• **Assignment**
From the records below, transcribe only the lines running from the one with "123 76 47.81" through the one with "185 63 49.62". Keep both of those end lines.

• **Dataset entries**

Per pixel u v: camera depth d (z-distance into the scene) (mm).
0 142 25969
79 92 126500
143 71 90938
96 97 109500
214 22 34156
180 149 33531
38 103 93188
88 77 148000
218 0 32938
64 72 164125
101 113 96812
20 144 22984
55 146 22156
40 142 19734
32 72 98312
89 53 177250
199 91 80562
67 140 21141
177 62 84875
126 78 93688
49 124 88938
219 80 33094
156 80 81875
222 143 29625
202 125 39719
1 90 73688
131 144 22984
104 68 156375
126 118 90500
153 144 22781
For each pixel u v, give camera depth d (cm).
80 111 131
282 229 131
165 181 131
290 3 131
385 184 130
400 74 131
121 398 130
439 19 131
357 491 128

--

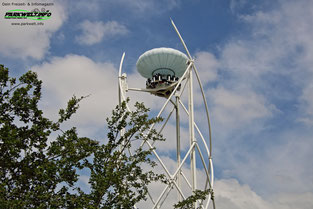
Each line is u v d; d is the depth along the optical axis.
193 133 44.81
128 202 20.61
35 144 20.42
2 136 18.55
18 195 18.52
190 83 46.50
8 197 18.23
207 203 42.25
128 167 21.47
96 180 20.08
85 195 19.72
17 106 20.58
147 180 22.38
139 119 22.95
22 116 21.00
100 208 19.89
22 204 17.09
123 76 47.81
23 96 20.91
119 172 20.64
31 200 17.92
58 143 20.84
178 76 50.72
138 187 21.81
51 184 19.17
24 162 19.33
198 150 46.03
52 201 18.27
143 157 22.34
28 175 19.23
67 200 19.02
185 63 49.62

• **Answer space**
123 76 47.81
23 96 20.91
119 172 20.64
31 200 17.92
58 143 20.84
178 76 50.72
138 187 21.81
51 184 19.17
24 162 19.33
198 150 46.03
52 201 18.27
143 157 22.34
28 175 19.23
67 200 19.02
185 63 49.62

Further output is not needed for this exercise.